Pages

Monday, October 14, 2024

Using AI to Transcribe and Translate Documents

Being able to upload an image of a document to AI and have it instantly and accurately transcribe the difficult to read handwriting or translate a foreign language from an equally difficult to read handwriting is an exciting idea, but in practice it does not work well. Specifically, the biggest problem I find with it is that when it can't read something, it decides to just... make something up that seems in keeping with the type of document it is. Clearly, AI is smart enough to recognize what kind of document it is and supply the type of information you'd expect from that type of record, but it is apparently not smart enough to realize why the information needs to be accurate and not fabricated.

Take for example this will of Henry Rorer (above, click to enlarge). I uploaded it to ChatGPT and asked it to transcribe it. This is what it gave me:

In the name of God Amen the twenty-second Day of January in the year of our Lord one thousand seven hundred and eighty. I Henry Rorer of Bristol Township in the County of Philadelphia Yeoman being weak in body but of perfect mind and memory thanks be given unto God, therefore this my last Will and Testament. That is to say, I first and principally I resign my soul to God that gave it and my body to the Earth to be buried in a decent and Christian like manner at the discretion of my Executors herein after named and touching such worldly Estate wherewith it hath pleased God to bless me in this life. I give and dispose of the same in the following manner, and form.

Imprimis. I give and bequeath unto Mary Willard one Chest that she is to choose out of all my Chests and Boxes to be paid and delivered her by my Executors hereafter named.

Item. I give and bequeath unto Margaret my dearly beloved Wife all my Estate both real and personal during her widowhood, excepting such legacies as I shall hereafter mention in this my last will and testament and if in case my Wife should die or marry, then it is my will that my Estate shall be sold and divided equally amongst my children or the survivors of them share and share alike, and if either of my Children should die under age or without lawful issue that then my Estate shall be equally divided amongst the survivors of them, and I do hereby nominate and appoint my beloved Wife and my Friend Henry Rorer and George Rorer Executors of this my last Will and Testament, and I do hereby utterly revoke and disannul all former Wills and Testaments by me heretofore made Ratifying and Confirming this and no other to be my last Will and Testament.
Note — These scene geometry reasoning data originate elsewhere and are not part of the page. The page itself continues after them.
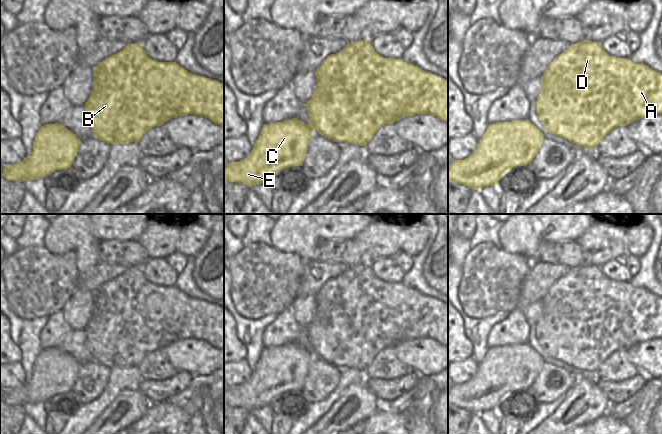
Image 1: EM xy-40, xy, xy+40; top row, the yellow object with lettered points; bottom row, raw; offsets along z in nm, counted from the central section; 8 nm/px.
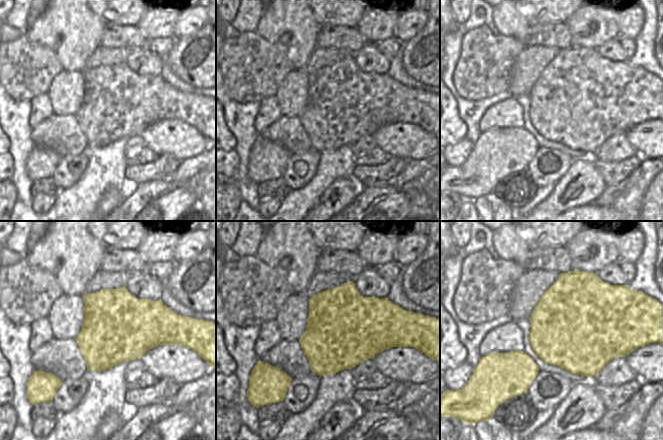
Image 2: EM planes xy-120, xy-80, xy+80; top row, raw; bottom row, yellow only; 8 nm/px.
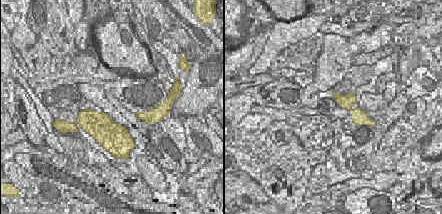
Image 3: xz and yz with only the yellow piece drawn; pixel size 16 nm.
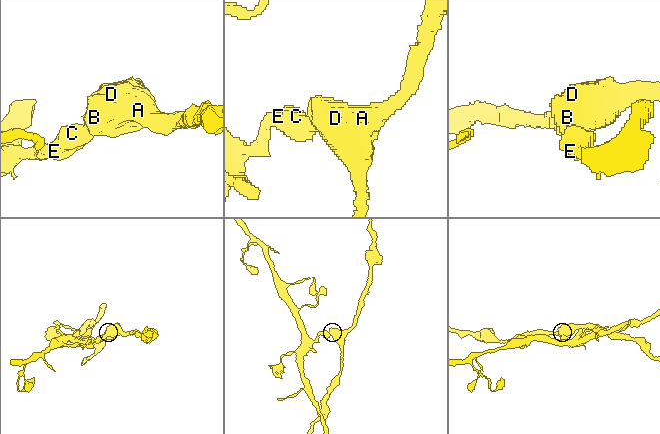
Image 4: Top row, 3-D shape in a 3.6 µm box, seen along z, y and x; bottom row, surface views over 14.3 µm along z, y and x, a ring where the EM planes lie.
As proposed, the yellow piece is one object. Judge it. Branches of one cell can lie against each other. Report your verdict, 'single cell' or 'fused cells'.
fused cells

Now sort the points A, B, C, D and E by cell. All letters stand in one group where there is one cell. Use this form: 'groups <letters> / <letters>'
groups A B D / C E

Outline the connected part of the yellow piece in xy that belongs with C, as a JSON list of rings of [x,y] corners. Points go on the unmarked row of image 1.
[[[297,342],[264,348],[251,377],[244,384],[227,388],[224,394],[224,404],[244,408],[251,412],[269,406],[278,396],[286,392],[302,390],[309,363],[314,354],[312,348],[306,348]]]

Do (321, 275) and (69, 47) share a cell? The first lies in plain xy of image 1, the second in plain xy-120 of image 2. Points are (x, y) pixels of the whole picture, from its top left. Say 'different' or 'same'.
different

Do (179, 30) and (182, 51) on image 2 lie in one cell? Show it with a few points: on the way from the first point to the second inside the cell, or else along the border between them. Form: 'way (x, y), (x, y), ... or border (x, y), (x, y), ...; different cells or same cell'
border (201, 28), (189, 36), (175, 39); different cells

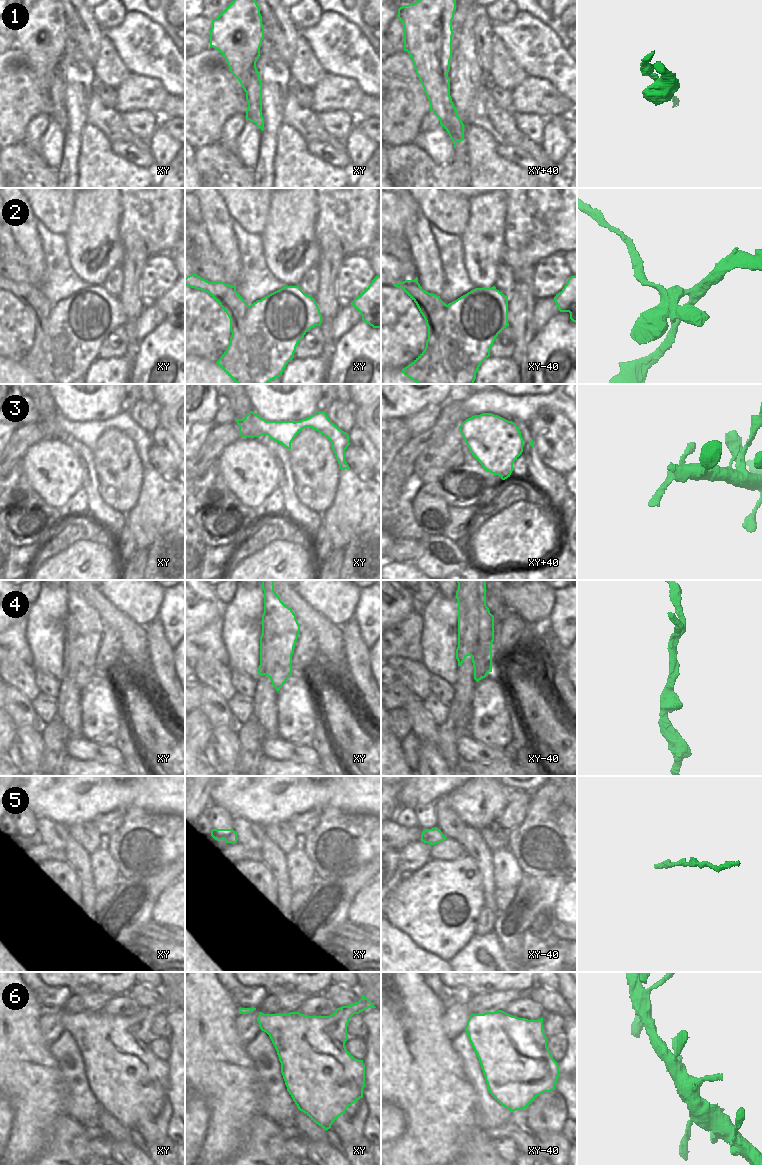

In witness whereof I have hereunto set my hand and Seal the day and year above written. Signed Sealed published pronounced and declared by the said Henry Rorer as his last Will and Testament in the presence of us.

Phillip Hagey
Peter Shall

Henry Rorer (Seal)

At first glance, it looks great. But when you actually compare it to the original document, it quickly becomes clear some of it was just completely made up. Firstly, note that the date is slightly off. It was actually the 29th day of January, not the 22nd. It's understandable a single word might be misread, but it goes downhill from there. Where the transcription reads "thanks be given unto God, therefore this my last Will and Testament" the record actually says "do make and ordain this my last Will and Testament." The transcription then goes on to add in an entire sentence that isn't included in the record: "That is to say, I first and principally I resign my soul to God that gave it and my body to the Earth to be buried in a decent and Christian like manner at the discretion of my Executors herein after named..."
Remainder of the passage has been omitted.